• _Data shown_:

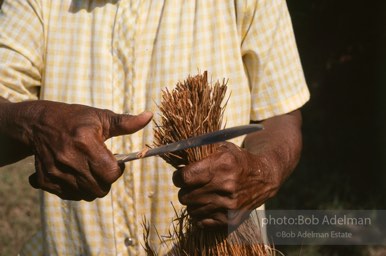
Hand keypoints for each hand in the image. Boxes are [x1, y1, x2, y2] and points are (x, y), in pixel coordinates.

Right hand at [1, 100, 151, 200]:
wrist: (38, 124)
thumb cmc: (75, 119)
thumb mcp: (100, 117)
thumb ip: (126, 122)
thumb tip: (149, 116)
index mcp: (85, 142)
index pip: (111, 173)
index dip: (117, 169)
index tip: (115, 161)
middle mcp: (69, 159)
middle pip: (100, 189)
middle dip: (106, 180)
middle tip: (101, 165)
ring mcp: (55, 172)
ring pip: (86, 195)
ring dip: (92, 185)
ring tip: (88, 168)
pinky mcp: (45, 180)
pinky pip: (69, 196)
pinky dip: (75, 189)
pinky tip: (74, 172)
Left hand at [172, 142, 278, 229]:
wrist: (264, 178)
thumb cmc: (239, 160)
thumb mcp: (223, 148)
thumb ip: (200, 151)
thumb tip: (176, 156)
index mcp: (221, 166)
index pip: (185, 178)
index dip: (178, 177)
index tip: (180, 176)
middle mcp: (225, 187)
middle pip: (185, 196)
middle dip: (185, 189)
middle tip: (192, 185)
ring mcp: (228, 206)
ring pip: (191, 210)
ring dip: (193, 202)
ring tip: (202, 193)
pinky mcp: (230, 220)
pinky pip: (200, 222)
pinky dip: (200, 214)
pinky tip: (207, 204)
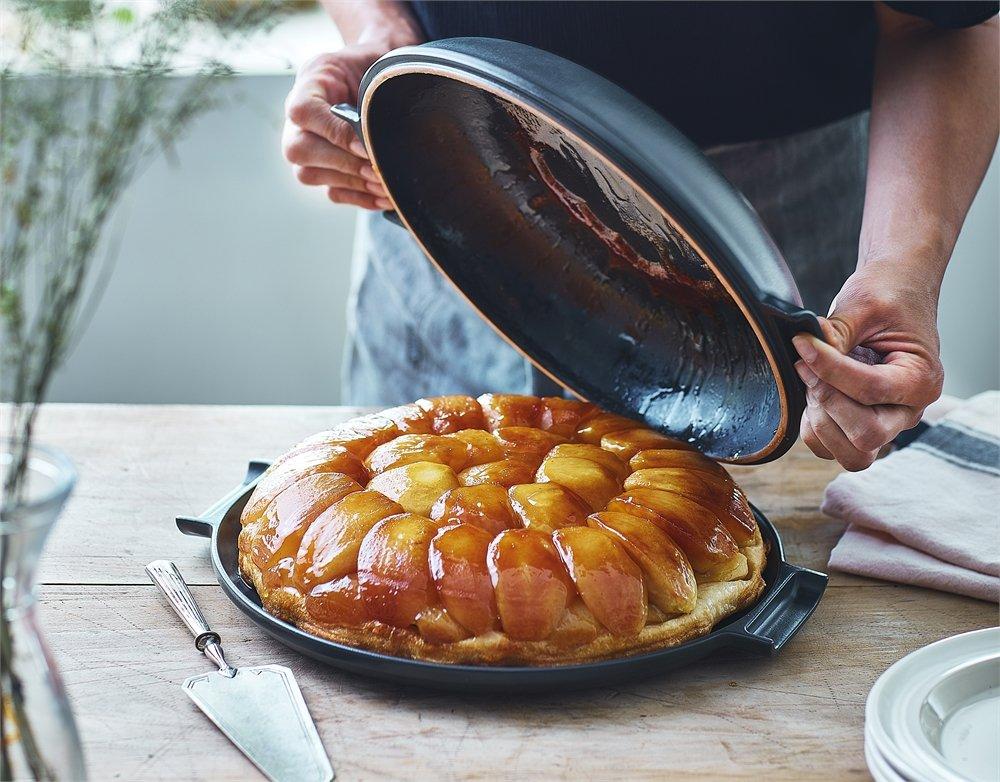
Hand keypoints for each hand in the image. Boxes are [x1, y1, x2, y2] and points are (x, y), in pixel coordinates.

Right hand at [282, 45, 393, 208]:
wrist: (378, 80)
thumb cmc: (375, 69)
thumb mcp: (374, 66)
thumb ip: (374, 91)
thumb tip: (379, 137)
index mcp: (309, 83)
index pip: (303, 112)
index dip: (334, 133)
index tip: (365, 146)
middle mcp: (297, 119)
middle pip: (299, 149)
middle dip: (344, 164)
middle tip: (378, 170)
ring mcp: (305, 147)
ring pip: (309, 175)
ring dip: (353, 184)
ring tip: (387, 186)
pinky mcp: (321, 171)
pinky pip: (331, 192)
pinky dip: (360, 198)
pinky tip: (384, 196)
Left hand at [792, 262, 943, 470]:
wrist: (896, 292)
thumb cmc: (889, 296)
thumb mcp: (864, 305)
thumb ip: (836, 334)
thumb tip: (805, 353)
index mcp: (922, 380)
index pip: (869, 390)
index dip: (827, 369)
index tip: (802, 343)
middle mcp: (908, 410)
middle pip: (865, 435)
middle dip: (827, 401)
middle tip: (807, 365)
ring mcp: (885, 423)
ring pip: (849, 452)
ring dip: (819, 419)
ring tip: (811, 378)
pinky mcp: (860, 425)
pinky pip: (830, 447)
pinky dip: (812, 426)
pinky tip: (811, 391)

• _Problem requirements_: Transcribe all the records above word for word, without their images.

• _Result_:
Hand keypoints for each hand in the image. Boxes are [x1, y1, x2, y2] and points are (x, y), in pixel coordinates.

Right hand at [1, 100, 151, 200]:
wrist: (38, 124)
thumb cmc: (75, 119)
thumb mcp: (100, 117)
thumb ip: (126, 122)
thumb tip: (149, 116)
index mcp: (85, 142)
index pip: (111, 173)
index dip: (117, 169)
index tip: (115, 161)
middle mcp: (69, 159)
middle pip: (100, 189)
middle dip: (106, 180)
middle tip: (101, 165)
ring mcp: (55, 172)
ring pip: (86, 195)
ring dip: (92, 185)
ring tip: (88, 168)
pinky mcp: (45, 180)
pinky pip: (69, 196)
pinky dip: (75, 189)
pinky tip: (74, 172)
Left hand at [172, 142, 278, 229]:
wrist: (264, 178)
thumb cmc: (239, 160)
thumb mcp: (223, 148)
thumb ip: (200, 151)
thumb tip: (176, 156)
index mcp: (221, 166)
index pip: (185, 178)
index dip: (178, 177)
index tip: (180, 176)
middle mcp: (225, 187)
middle pip: (185, 196)
middle dip: (185, 189)
middle tip: (192, 185)
ring mcp: (228, 206)
ring pip: (191, 210)
ring dip: (193, 202)
ring tip: (202, 193)
pinky mcp: (230, 220)
pinky pip: (200, 222)
pinky dip: (200, 214)
pinky tip: (207, 204)
Hand keypoints for each hand in the image. Boxes are [x1, y1, x2, y2] and points are (x, y), in pixel coordinates.

Right hand at [282, 45, 393, 208]:
wrist: (378, 80)
thumb cmc: (375, 69)
thumb mcp: (374, 66)
thumb ip: (374, 91)
thumb tip: (379, 137)
index mcp: (309, 83)
index pip: (303, 112)
index dip: (334, 133)
index tip: (365, 146)
middle mcp: (297, 119)
middle pip: (299, 149)
middle dip: (344, 164)
middle tip: (378, 170)
ring mcp: (305, 147)
ring pip: (309, 175)
ring dip: (353, 184)
ring tip: (387, 186)
pinky mcp: (321, 171)
pinky pip: (331, 192)
pinky dip: (360, 198)
pinky tip: (384, 196)
Left hand at [792, 262, 943, 470]:
wrist: (896, 292)
thumb cmc: (889, 296)
thumb mcp: (864, 305)
thumb ip: (836, 334)
thumb tip: (805, 353)
index mcp: (922, 380)
index pip: (869, 390)
index dip: (827, 369)
index tip: (802, 343)
middle mcp: (908, 410)
middle pip: (865, 435)
middle dip: (827, 401)
middle tip: (807, 365)
ring mcp: (885, 423)
ring pip: (849, 452)
ring dip: (819, 419)
ring tip: (811, 378)
pinky mcp: (860, 425)
pinky pip: (830, 447)
pinky dip: (812, 426)
pinky tip: (811, 391)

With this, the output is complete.